Integer Factorization by Quantum Measurement

🧮 Summary

1. Build a Quantum Hilbert Space from the Tensor product $\tilde{H}={\tilde{H}}_1\otimes {\tilde{H}}_2$ of two systems given by Hamiltonians ${\tilde{H}}_1$ and ${\tilde{H}}_2$. For a chosen $m\in {\mathbb{Z}}^{+}$
   1. ${\tilde{H}}_1$ has eigenvalues given by $\log p_i,i\in \{1,2,...m\}$
   2. ${\tilde{H}}_2$ has eigenvalues given by $\log j,j\in \{1,2,...m\}$
   3. The two systems above can be realised using either Supersymmetric Quantum Mechanics.
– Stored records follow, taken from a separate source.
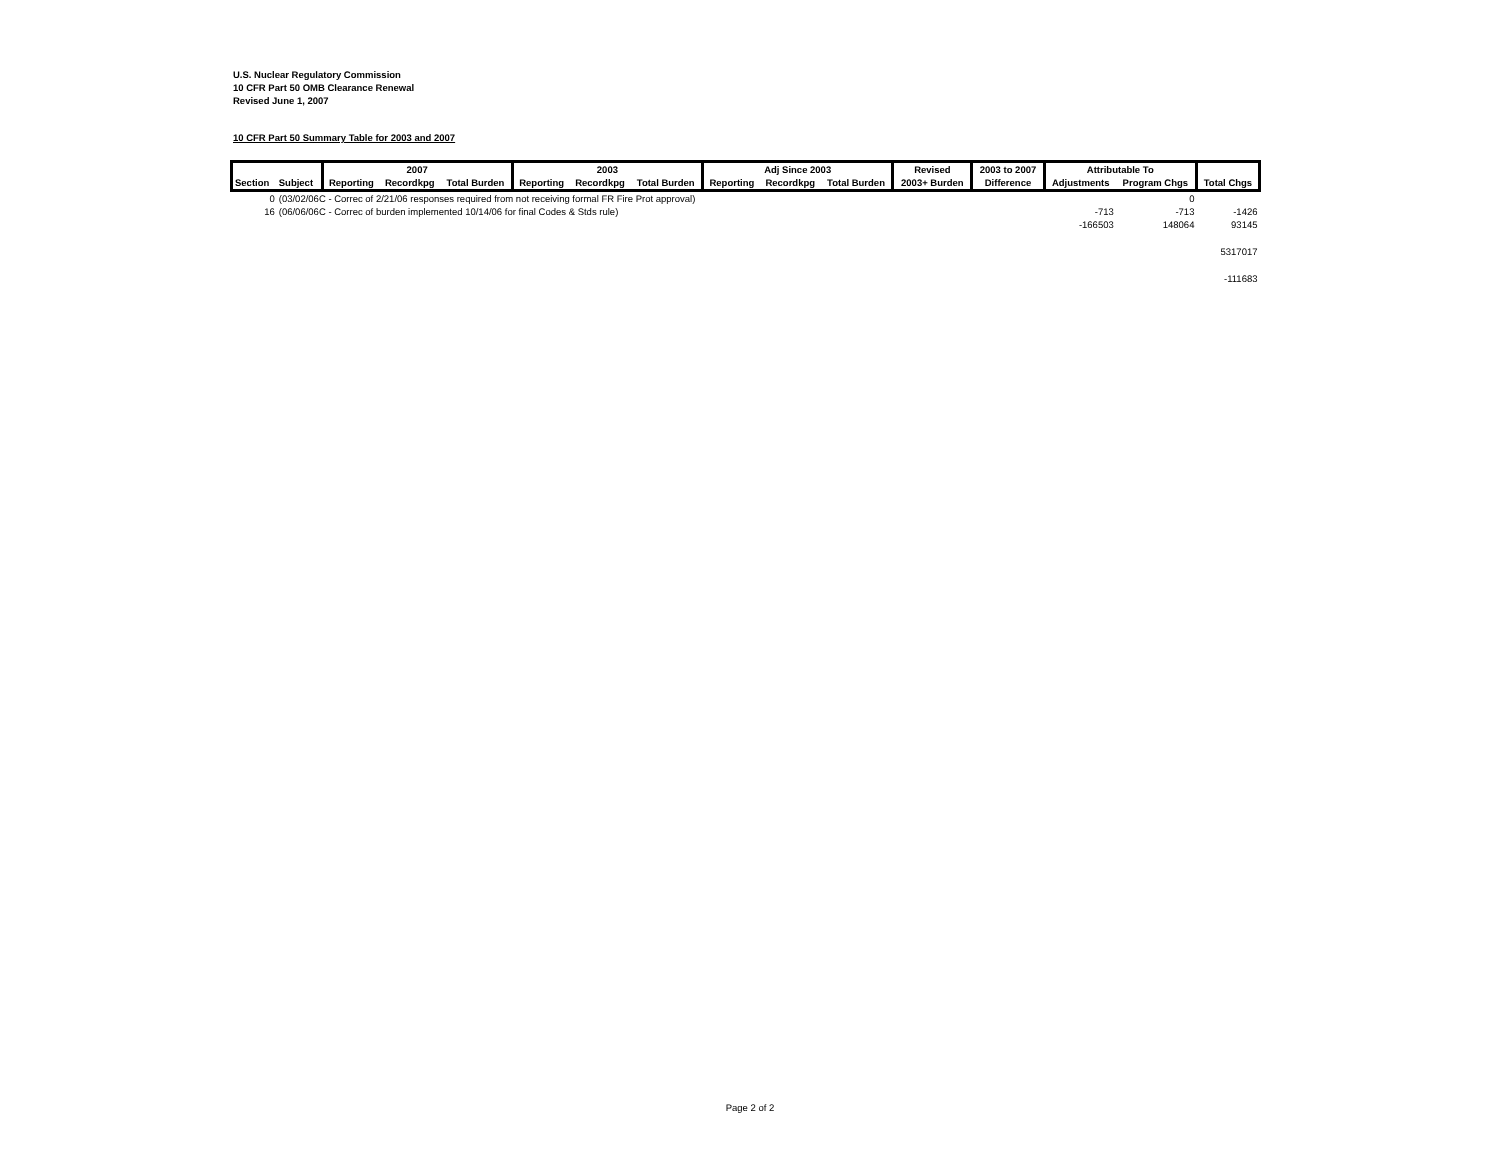U.S. Nuclear Regulatory Commission
10 CFR Part 50 OMB Clearance Renewal
Revised June 1, 2007
10 CFR Part 50 Summary Table for 2003 and 2007
| | | 2007 | | | 2003 | | | Adj Since 2003 | | | Revised | 2003 to 2007 | Attributable To | | |
| --- | --- | --- | --- | --- | --- | --- | --- | --- | --- | --- | --- | --- | --- | --- | --- |
| Section | Subject | Reporting | Recordkpg | Total Burden | Reporting | Recordkpg | Total Burden | Reporting | Recordkpg | Total Burden | 2003+ Burden | Difference | Adjustments | Program Chgs | Total Chgs |
| 0 | (03/02/06C - Correc of 2/21/06 responses required from not receiving formal FR Fire Prot approval) | | | | | | | | | | | | | 0 | |
| 16 | (06/06/06C - Correc of burden implemented 10/14/06 for final Codes & Stds rule) | | | | | | | | | | | | -713 | -713 | -1426 |
| | | | | | | | | | | | | | -166503 | 148064 | 93145 |
| | | | | | | | | | | | | | | | 5317017 |
| | | | | | | | | | | | | | | | -111683 |
Page 2 of 2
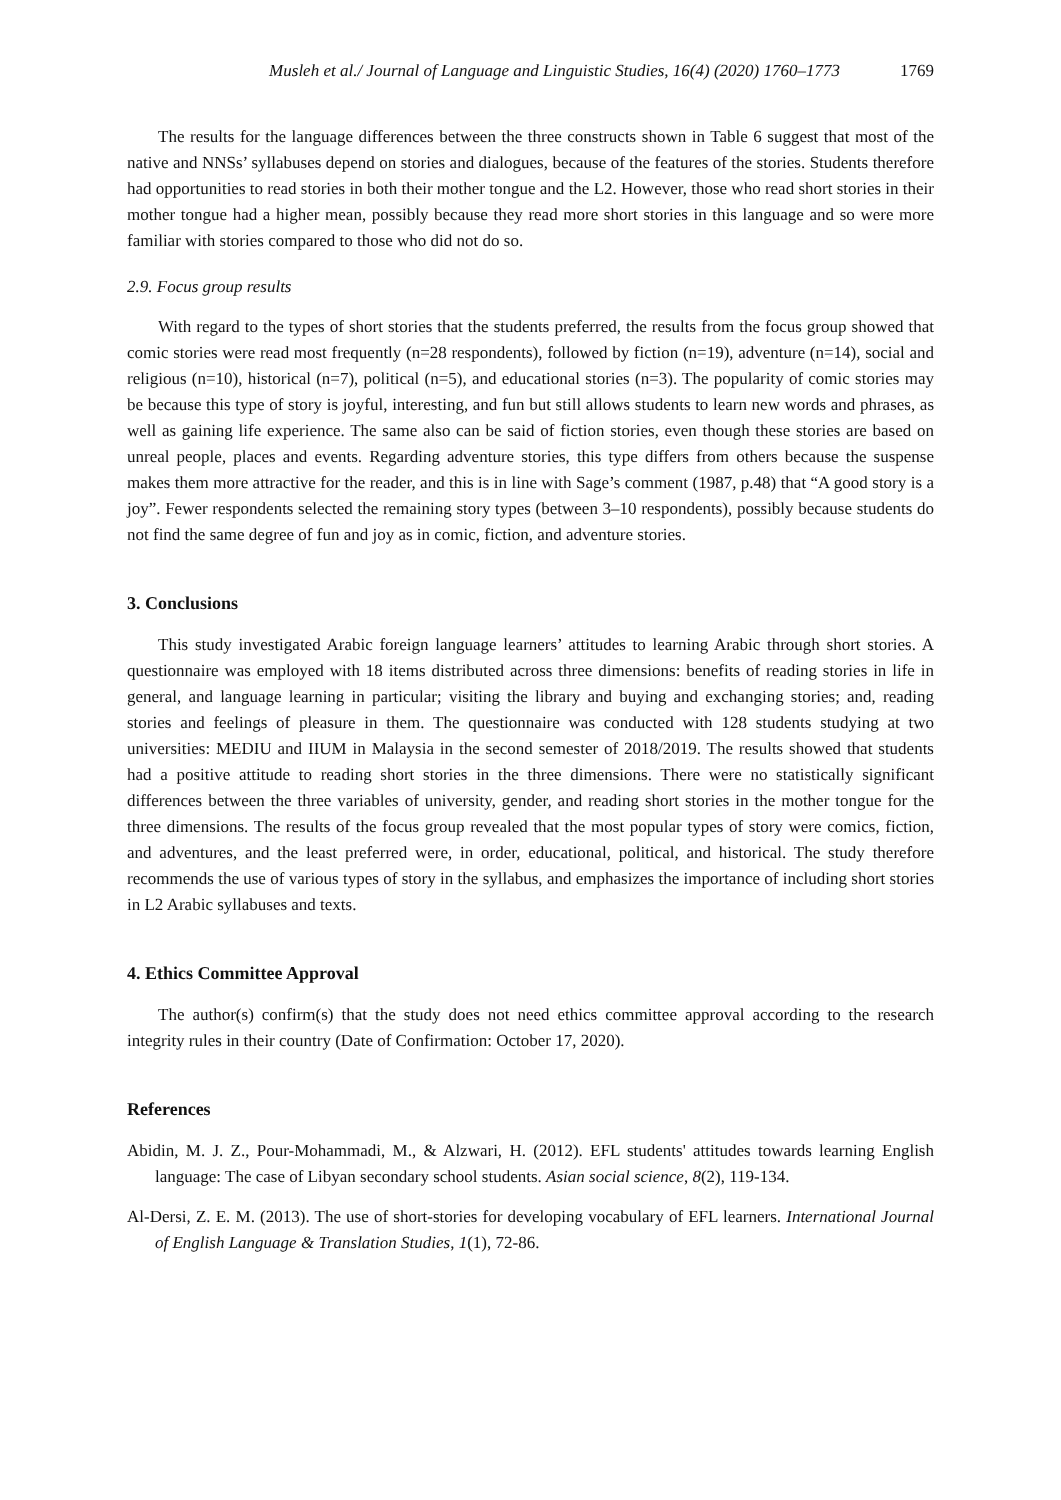Musleh et al./ Journal of Language and Linguistic Studies, 16(4) (2020) 1760–1773 1769
The results for the language differences between the three constructs shown in Table 6 suggest that most of the native and NNSs’ syllabuses depend on stories and dialogues, because of the features of the stories. Students therefore had opportunities to read stories in both their mother tongue and the L2. However, those who read short stories in their mother tongue had a higher mean, possibly because they read more short stories in this language and so were more familiar with stories compared to those who did not do so.
2.9. Focus group results
With regard to the types of short stories that the students preferred, the results from the focus group showed that comic stories were read most frequently (n=28 respondents), followed by fiction (n=19), adventure (n=14), social and religious (n=10), historical (n=7), political (n=5), and educational stories (n=3). The popularity of comic stories may be because this type of story is joyful, interesting, and fun but still allows students to learn new words and phrases, as well as gaining life experience. The same also can be said of fiction stories, even though these stories are based on unreal people, places and events. Regarding adventure stories, this type differs from others because the suspense makes them more attractive for the reader, and this is in line with Sage’s comment (1987, p.48) that “A good story is a joy”. Fewer respondents selected the remaining story types (between 3–10 respondents), possibly because students do not find the same degree of fun and joy as in comic, fiction, and adventure stories.
3. Conclusions
This study investigated Arabic foreign language learners’ attitudes to learning Arabic through short stories. A questionnaire was employed with 18 items distributed across three dimensions: benefits of reading stories in life in general, and language learning in particular; visiting the library and buying and exchanging stories; and, reading stories and feelings of pleasure in them. The questionnaire was conducted with 128 students studying at two universities: MEDIU and IIUM in Malaysia in the second semester of 2018/2019. The results showed that students had a positive attitude to reading short stories in the three dimensions. There were no statistically significant differences between the three variables of university, gender, and reading short stories in the mother tongue for the three dimensions. The results of the focus group revealed that the most popular types of story were comics, fiction, and adventures, and the least preferred were, in order, educational, political, and historical. The study therefore recommends the use of various types of story in the syllabus, and emphasizes the importance of including short stories in L2 Arabic syllabuses and texts.
4. Ethics Committee Approval
The author(s) confirm(s) that the study does not need ethics committee approval according to the research integrity rules in their country (Date of Confirmation: October 17, 2020).
References
Abidin, M. J. Z., Pour-Mohammadi, M., & Alzwari, H. (2012). EFL students' attitudes towards learning English language: The case of Libyan secondary school students. Asian social science, 8(2), 119-134.
Al-Dersi, Z. E. M. (2013). The use of short-stories for developing vocabulary of EFL learners. International Journal of English Language & Translation Studies, 1(1), 72-86.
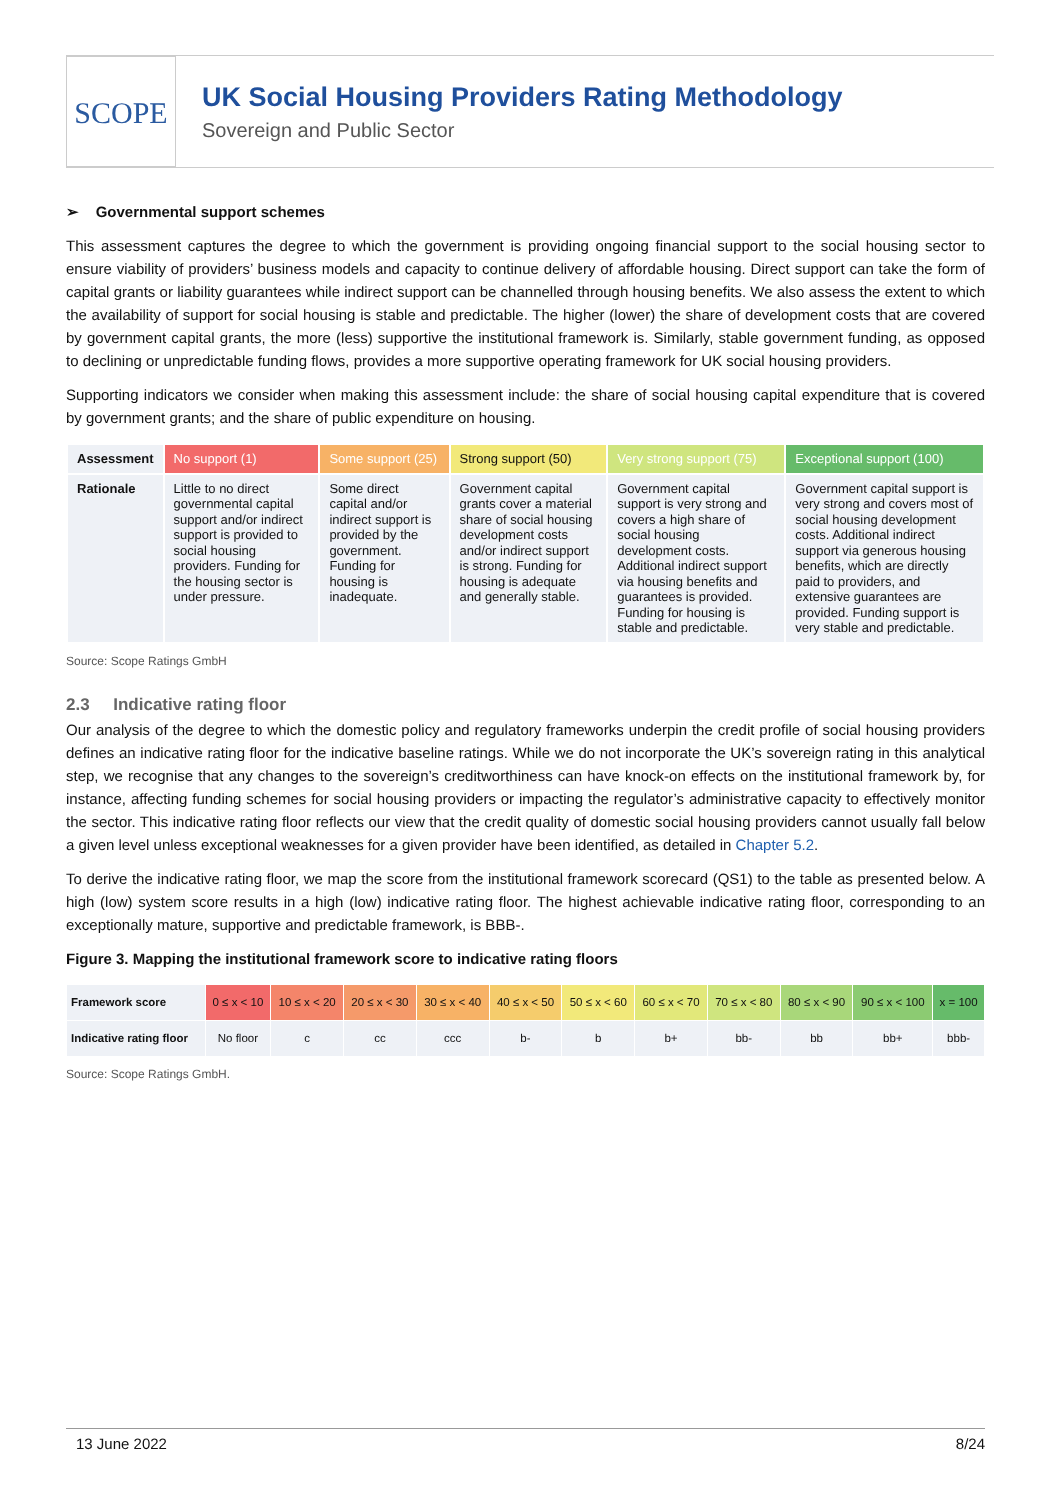SCOPE
UK Social Housing Providers Rating Methodology
Sovereign and Public Sector
➢ Governmental support schemes
This assessment captures the degree to which the government is providing ongoing financial support to the social housing sector to ensure viability of providers’ business models and capacity to continue delivery of affordable housing. Direct support can take the form of capital grants or liability guarantees while indirect support can be channelled through housing benefits. We also assess the extent to which the availability of support for social housing is stable and predictable. The higher (lower) the share of development costs that are covered by government capital grants, the more (less) supportive the institutional framework is. Similarly, stable government funding, as opposed to declining or unpredictable funding flows, provides a more supportive operating framework for UK social housing providers.
Supporting indicators we consider when making this assessment include: the share of social housing capital expenditure that is covered by government grants; and the share of public expenditure on housing.
| Assessment | No support (1) | Some support (25) | Strong support (50) | Very strong support (75) | Exceptional support (100) |
| --- | --- | --- | --- | --- | --- |
| Rationale | Little to no direct governmental capital support and/or indirect support is provided to social housing providers. Funding for the housing sector is under pressure. | Some direct capital and/or indirect support is provided by the government. Funding for housing is inadequate. | Government capital grants cover a material share of social housing development costs and/or indirect support is strong. Funding for housing is adequate and generally stable. | Government capital support is very strong and covers a high share of social housing development costs. Additional indirect support via housing benefits and guarantees is provided. Funding for housing is stable and predictable. | Government capital support is very strong and covers most of social housing development costs. Additional indirect support via generous housing benefits, which are directly paid to providers, and extensive guarantees are provided. Funding support is very stable and predictable. |
Source: Scope Ratings GmbH
2.3 Indicative rating floor
Our analysis of the degree to which the domestic policy and regulatory frameworks underpin the credit profile of social housing providers defines an indicative rating floor for the indicative baseline ratings. While we do not incorporate the UK’s sovereign rating in this analytical step, we recognise that any changes to the sovereign’s creditworthiness can have knock-on effects on the institutional framework by, for instance, affecting funding schemes for social housing providers or impacting the regulator’s administrative capacity to effectively monitor the sector. This indicative rating floor reflects our view that the credit quality of domestic social housing providers cannot usually fall below a given level unless exceptional weaknesses for a given provider have been identified, as detailed in Chapter 5.2.
To derive the indicative rating floor, we map the score from the institutional framework scorecard (QS1) to the table as presented below. A high (low) system score results in a high (low) indicative rating floor. The highest achievable indicative rating floor, corresponding to an exceptionally mature, supportive and predictable framework, is BBB-.
Figure 3. Mapping the institutional framework score to indicative rating floors
| Framework score | 0 ≤ x < 10 | 10 ≤ x < 20 | 20 ≤ x < 30 | 30 ≤ x < 40 | 40 ≤ x < 50 | 50 ≤ x < 60 | 60 ≤ x < 70 | 70 ≤ x < 80 | 80 ≤ x < 90 | 90 ≤ x < 100 | x = 100 |
| --- | --- | --- | --- | --- | --- | --- | --- | --- | --- | --- | --- |
| Indicative rating floor | No floor | c | cc | ccc | b- | b | b+ | bb- | bb | bb+ | bbb- |
Source: Scope Ratings GmbH.
13 June 2022 8/24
This can be done more efficiently using a result from Quantum algorithm for nonlinear differential equations
2. We build a Measurement operator with energy level $\log N$. Given our initial setup of $\tilde{H}$, $|\log N⟩$ is described as ${\sum }_{i,j}|\log p_i⟩|\log j⟩$. After measurement, we get a value $|\log p_i⟩$, i.e. we get a prime factor of $N$ 🎉

The above only describes the algorithm used. The paper also addresses physical implementation and Time Complexity considerations.